I have made a network with a LSTM and a fully connected layer in PyTorch. I want to test how an increase in the LSTM layers affects my performance.

Say my input is (6, 9, 14), meaning batch size 6, sequence size 9, and feature size 14, and I'm working on a task that has 6 classes, so I expect a 6-element one-hot-encoded tensor as the prediction for a single sequence.

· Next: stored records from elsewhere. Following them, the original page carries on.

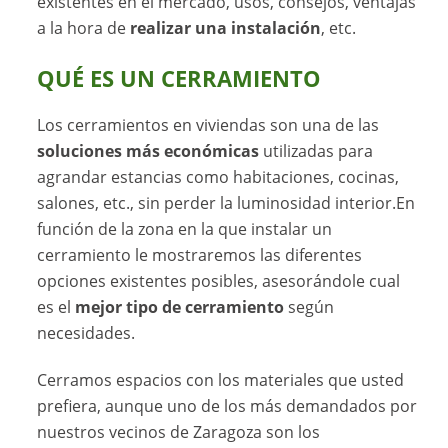
existentes en el mercado, usos, consejos, ventajas
a la hora de
realizar una instalación
, etc.
QUÉ ES UN CERRAMIENTO
Los cerramientos en viviendas son una de las
soluciones más económicas
utilizadas para
agrandar estancias como habitaciones, cocinas,
salones, etc., sin perder la luminosidad interior.En
función de la zona en la que instalar un
cerramiento le mostraremos las diferentes
opciones existentes posibles, asesorándole cual
es el
mejor tipo de cerramiento
según
necesidades.
Cerramos espacios con los materiales que usted
prefiera, aunque uno de los más demandados por
nuestros vecinos de Zaragoza son los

The output of this network after the FC layer should be (6, 6), however, if I use 2 LSTM layers it becomes (12, 6).

I don't understand how I should handle the output of the LSTM layer to decrease the number of batches from [2 * batch_size] to [batch_size]. Also, I know I'm using the hidden state as the input to the FC layer, I want to try it this way for now.

Should I sum or concatenate every two batches or anything else?? Cheers!

    def forward(self, x):
        hidden_0 = torch.zeros((self.lstm_layers, x.size(0), self.hidden_size), dtype=torch.double, device=self.device)
        cell_0 = torch.zeros((self.lstm_layers, x.size(0), self.hidden_size), dtype=torch.double, device=self.device)

        y1, (hidden_1, cell_1) = self.lstm(x, (hidden_0, cell_0))
        hidden_1 = hidden_1.view(-1, self.hidden_size)

        y = self.linear(hidden_1)

        return y

Answer 1

The hidden state shape of a multi layer lstm is (layers, batch_size, hidden_size) see output LSTM. It contains the hidden state for each layer along the 0th dimension.

In your example you convert the shape into two dimensions here:

hidden_1 = hidden_1.view(-1, self.hidden_size)

this transforms the shape into (batch_size * layers, hidden_size).

What you would want to do is only use the hidden state of the last layer:

hidden = hidden_1[-1,:,:].view(-1, self.hidden_size)  # (1, bs, hidden) -> (bs, hidden)
y = self.linear(hidden)
return y

Answer 2

For a multi-layer LSTM, you can write it like this:

class LSTM(nn.Module):
    def __init__(self, input_size, hidden_size, num_layers, output_size, batch_size):
        super().__init__()
        self.input_size = input_size
        self.hidden_size = hidden_size
        self.num_layers = num_layers
        self.output_size = output_size
        self.batch_size = batch_size
        self.lstm = nn.LSTM(self.input_size, self.hidden_size, self.num_layers, batch_first=True)
        self.linear = nn.Linear(self.hidden_size, self.output_size)

    def forward(self, input_seq):
        h_0 = torch.randn(self.num_directions * self.num_layers, self.batch_size, self.hidden_size).to(device)
        c_0 = torch.randn(self.num_directions * self.num_layers, self.batch_size, self.hidden_size).to(device)
        seq_len = input_seq.shape[1]
        # input(batch_size, seq_len, input_size)
        input_seq = input_seq.view(self.batch_size, seq_len, 1)
        # output(batch_size, seq_len, num_directions * hidden_size)
        output, _ = self.lstm(input_seq, (h_0, c_0))
        # print('output.size=', output.size())
        # print(self.batch_size * seq_len, self.hidden_size)
        output = output.contiguous().view(self.batch_size * seq_len, self.hidden_size)
        pred = self.linear(output)
        # print('pred=', pred.shape)
        pred = pred.view(self.batch_size, seq_len, -1)
        pred = pred[:, -1, :]
        return pred